EXTRACTED TEXT:
◇ ◇ ◇ ◇
EDITION: October - December 2016

Do you know which pre-nuptial agreement governs your marriage?

By Armin Gutschick y Anja Sämann-Gutschick
When the Notary who draws up the deed to purchase a property in Ibiza asks you which economic regime you chose for your marriage celebrated abroad, mentioning “shared or divided property” with an inquisitive look, you may be tempted to say yes, since you did not establish a separate property regime and so “shared property” seems to be the right idea. However, in practice the marriage’s economic regime is a complication that tends to be underestimated. It is obvious also that many spouses that have been married for many years are not aware of the regime they chose when they celebrated their wedding.

If the wedding took place outside of Spain, the economic regime is generally governed by the law of the countries the spouses are from. It is important to note that in the EU there are currently legal initiatives to reinforce cooperation amongst member states regarding matrimonial economic regimes. The aim of legislation (UE) 2016/1103 is to contribute to such reinforced cooperation in the areas of competency, recognition and execution of resolutions regarding matrimonial economic regimes. This law was published in the Official EU Diary and will be applicable in all participating member states since the 29th of January, 2019.

Going back to the situation at the Notary’s office that we described at the top, it is important to clarify that you can find the following types of matrimonial economic regimes: shared property and separate property regimes are the two opposing types. Shared or community property means that all patrimony obtained by either spouse during the marriage will automatically become the property of both spouses, while separate property means that each spouse retains the ownership of all their patrimony. In Germany, for example, these two types of regime must be established before a Notary by means of a marriage contract, whereas in Spain, depending on the region, they apply one or another unless the spouses state otherwise.
◇ ◇ ◇ ◇
REQUIREMENT 1:
Answer these questions from the article on matrimonial economic regimes:
(a) Where is the property being bought in the Notary scenario?
(b) From what date will legislation (UE) 2016/1103 apply in participating member states?
(c) In Germany, how must shared and separate property regimes be established?
REQUIREMENT 2: Quote everything in the article on matrimonial economic regimes from "If the wedding" down to "of January, 2019.", word for word.
REQUIREMENT 3: Continue the article on matrimonial economic regimes from where it stops.
The entries that follow are not needed for anything here.

PROVIDED RECORDS:
◇ ◇ ◇ ◇
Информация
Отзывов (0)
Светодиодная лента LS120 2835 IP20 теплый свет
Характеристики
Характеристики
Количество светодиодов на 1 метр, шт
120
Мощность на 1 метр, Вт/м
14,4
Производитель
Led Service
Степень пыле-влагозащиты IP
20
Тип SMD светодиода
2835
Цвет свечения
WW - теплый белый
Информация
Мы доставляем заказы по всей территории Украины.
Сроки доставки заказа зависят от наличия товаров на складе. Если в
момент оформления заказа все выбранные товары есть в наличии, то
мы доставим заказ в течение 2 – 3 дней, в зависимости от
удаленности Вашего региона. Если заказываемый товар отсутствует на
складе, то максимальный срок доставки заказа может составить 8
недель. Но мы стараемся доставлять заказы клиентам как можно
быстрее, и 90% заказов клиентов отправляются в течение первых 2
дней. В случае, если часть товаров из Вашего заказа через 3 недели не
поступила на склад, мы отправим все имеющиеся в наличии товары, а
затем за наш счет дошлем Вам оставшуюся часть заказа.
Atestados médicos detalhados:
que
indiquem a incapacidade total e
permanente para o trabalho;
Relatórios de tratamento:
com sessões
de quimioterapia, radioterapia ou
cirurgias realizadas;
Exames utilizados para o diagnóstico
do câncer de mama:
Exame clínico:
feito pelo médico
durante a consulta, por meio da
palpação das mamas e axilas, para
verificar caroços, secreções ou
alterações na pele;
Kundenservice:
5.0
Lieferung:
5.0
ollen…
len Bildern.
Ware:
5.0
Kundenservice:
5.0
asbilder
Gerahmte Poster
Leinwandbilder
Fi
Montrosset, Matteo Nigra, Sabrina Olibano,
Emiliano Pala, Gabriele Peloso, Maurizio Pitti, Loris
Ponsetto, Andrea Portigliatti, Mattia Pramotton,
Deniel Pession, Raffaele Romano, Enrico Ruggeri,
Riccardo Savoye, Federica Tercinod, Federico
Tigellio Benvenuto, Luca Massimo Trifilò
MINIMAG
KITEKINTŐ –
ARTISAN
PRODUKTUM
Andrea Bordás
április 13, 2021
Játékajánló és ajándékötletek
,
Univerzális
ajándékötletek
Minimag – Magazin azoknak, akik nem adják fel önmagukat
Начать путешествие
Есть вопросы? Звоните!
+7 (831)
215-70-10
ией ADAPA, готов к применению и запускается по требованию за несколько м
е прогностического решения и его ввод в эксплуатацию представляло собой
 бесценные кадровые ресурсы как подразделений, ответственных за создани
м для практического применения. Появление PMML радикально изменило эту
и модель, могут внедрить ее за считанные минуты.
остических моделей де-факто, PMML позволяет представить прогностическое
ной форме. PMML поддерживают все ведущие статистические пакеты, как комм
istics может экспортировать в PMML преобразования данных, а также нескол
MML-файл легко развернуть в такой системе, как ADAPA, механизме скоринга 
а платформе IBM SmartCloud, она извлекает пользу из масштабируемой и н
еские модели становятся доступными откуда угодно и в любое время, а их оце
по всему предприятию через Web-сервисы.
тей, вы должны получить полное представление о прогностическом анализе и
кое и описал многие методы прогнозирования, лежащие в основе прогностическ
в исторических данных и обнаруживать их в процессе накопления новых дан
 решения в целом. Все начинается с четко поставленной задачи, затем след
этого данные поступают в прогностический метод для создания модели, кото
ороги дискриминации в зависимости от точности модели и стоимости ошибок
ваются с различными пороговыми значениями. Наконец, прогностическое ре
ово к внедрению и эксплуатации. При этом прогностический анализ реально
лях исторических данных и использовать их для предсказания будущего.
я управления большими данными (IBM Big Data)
◇ ◇ ◇ ◇
ANSWER 1:
(a) Ibiza
(b) The 29th of January, 2019
(c) Before a Notary by means of a marriage contract

ANSWER 2:
If the wedding took place outside of Spain, the economic regime is generally governed by the law of the countries the spouses are from. It is important to note that in the EU there are currently legal initiatives to reinforce cooperation amongst member states regarding matrimonial economic regimes. The aim of legislation (UE) 2016/1103 is to contribute to such reinforced cooperation in the areas of competency, recognition and execution of resolutions regarding matrimonial economic regimes. This law was published in the Official EU Diary and will be applicable in all participating member states since the 29th of January, 2019.

ANSWER 3:
One that is halfway between those two is joint participation in what has been obtained together, which is what is applied by default in Germany. Under this economic regime, the properties of the spouses are considered independent from each other and each one administers their own. Only if the marriage is dissolved due to divorce or death will the spouses have the right to participate in the increase of patrimony that the other has obtained during the marriage. According to this regime, if one of the spouses enters into contractual obligations, the other will not necessarily have to respond for those.
In Ibiza, it has happened in the past that, when one of the spouses appeared before the Notary to draw out a purchase deed exclusively in their own name, and by mistake said that they were married under a shared property regime, the Spanish Notary assumed and wrote on the deed that both spouses (the person signing and the absent one too) purchased the property equally. As a result, both are registered as owners in the Property Registry.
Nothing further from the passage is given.